= Delta and Providence Cooperative Farms =

The Delta and Providence Cooperative Farms were started in Bolivar County, Mississippi, in 1936; and Holmes County, Mississippi, in 1939, respectively. The farms were founded and run by missionary evangelist and author Sherwood Eddy, and Reverend Sam H. Franklin, with the goal of helping southern sharecroppers out of their economic plight (caused in part by side effects of the New Deal's Agricultural Adjustment Administration). Eddy drew considerable support from his friend, the theologian Reinhold Niebuhr, who once called the farms "the most significant experiment in social Christianity now being conducted in America."

The cooperatives were organized around four principles: efficiency in production and economy in finance through the cooperative principle, participation in building a socialized economy of abundance, inter-racial justice, and realistic religion as a social dynamic.

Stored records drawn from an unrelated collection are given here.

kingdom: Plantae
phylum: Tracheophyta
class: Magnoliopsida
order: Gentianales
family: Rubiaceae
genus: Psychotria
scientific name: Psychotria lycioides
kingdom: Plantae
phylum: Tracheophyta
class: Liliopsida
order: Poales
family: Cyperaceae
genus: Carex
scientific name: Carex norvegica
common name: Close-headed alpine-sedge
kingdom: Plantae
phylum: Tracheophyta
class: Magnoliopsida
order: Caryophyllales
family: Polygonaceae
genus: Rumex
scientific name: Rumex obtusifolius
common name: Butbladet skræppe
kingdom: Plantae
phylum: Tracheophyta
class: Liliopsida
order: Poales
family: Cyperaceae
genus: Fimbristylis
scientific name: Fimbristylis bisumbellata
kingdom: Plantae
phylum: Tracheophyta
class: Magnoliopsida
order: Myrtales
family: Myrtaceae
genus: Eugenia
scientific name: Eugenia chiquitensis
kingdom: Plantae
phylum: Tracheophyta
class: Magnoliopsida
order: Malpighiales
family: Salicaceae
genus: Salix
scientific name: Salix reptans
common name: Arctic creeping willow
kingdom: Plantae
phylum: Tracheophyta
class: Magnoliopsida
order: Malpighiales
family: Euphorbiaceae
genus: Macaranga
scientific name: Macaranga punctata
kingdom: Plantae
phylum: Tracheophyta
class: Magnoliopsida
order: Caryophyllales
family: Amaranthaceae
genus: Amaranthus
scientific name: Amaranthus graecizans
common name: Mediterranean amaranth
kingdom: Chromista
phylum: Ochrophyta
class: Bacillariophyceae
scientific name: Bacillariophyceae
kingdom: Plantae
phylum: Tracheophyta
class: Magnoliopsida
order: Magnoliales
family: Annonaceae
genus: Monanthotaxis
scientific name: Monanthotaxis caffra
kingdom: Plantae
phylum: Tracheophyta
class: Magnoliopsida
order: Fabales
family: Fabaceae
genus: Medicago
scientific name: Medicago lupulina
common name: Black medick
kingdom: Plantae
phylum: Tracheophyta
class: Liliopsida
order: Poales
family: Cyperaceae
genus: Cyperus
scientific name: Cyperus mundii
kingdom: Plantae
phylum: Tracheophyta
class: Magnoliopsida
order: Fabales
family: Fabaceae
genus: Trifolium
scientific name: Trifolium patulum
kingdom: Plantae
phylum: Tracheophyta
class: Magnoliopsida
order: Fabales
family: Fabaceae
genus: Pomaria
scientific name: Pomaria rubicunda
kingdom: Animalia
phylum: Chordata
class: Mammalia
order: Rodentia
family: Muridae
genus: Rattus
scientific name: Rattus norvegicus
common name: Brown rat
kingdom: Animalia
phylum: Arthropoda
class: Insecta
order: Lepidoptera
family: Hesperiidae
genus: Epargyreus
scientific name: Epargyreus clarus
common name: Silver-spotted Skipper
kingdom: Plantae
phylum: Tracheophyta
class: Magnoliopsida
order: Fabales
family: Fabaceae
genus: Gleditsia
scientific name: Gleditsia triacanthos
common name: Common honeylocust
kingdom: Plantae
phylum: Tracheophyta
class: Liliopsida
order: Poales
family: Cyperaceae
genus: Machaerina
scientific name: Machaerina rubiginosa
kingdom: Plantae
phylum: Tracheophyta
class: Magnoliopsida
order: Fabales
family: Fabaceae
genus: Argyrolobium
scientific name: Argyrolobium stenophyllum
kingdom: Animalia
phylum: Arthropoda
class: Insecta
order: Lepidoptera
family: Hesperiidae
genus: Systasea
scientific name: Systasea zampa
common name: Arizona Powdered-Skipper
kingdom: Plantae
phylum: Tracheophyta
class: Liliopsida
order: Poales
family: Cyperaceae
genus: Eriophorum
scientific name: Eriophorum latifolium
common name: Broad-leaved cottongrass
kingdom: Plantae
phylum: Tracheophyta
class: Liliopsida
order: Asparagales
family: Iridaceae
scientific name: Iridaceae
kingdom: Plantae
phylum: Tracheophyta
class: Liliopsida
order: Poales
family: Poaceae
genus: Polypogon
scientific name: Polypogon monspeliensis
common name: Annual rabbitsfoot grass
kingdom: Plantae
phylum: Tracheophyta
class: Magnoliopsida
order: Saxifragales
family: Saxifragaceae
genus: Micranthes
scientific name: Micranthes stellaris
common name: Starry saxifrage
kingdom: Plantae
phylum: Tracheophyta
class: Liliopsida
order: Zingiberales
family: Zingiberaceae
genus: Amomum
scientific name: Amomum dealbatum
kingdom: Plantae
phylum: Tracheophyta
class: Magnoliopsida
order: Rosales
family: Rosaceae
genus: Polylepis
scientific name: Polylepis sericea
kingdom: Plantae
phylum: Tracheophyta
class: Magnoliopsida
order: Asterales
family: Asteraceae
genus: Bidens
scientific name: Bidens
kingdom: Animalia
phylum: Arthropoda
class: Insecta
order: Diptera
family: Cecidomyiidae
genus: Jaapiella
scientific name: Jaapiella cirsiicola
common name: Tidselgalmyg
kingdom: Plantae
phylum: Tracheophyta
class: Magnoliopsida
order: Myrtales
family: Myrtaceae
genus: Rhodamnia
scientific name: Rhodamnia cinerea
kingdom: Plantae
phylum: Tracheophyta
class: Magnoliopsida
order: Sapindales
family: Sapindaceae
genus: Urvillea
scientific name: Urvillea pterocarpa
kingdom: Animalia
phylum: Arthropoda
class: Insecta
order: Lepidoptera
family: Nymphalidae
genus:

In the early stages, many of the first cooperative members at the Delta Cooperative Farm were sharecroppers from eastern Arkansas who had been evicted following a strike.

Because the farms were committed to economic equality among races, all cooperative members were to receive equal pay for equal work. Agricultural operations included growing cotton, dairy and beef farms, a pasteurizing plant, and a saw mill. The cooperatives also provided a number of social and other services to members and the surrounding communities, including a cooperative store, a credit union, a medical clinic, educational programs, a library, religious services, and summer work camps for students.

Due to several factors, including the tense political climate of the 1950s and poor cotton sales at Providence, cooperative efforts were abandoned around 1956, and pieces of the land were sold off to members.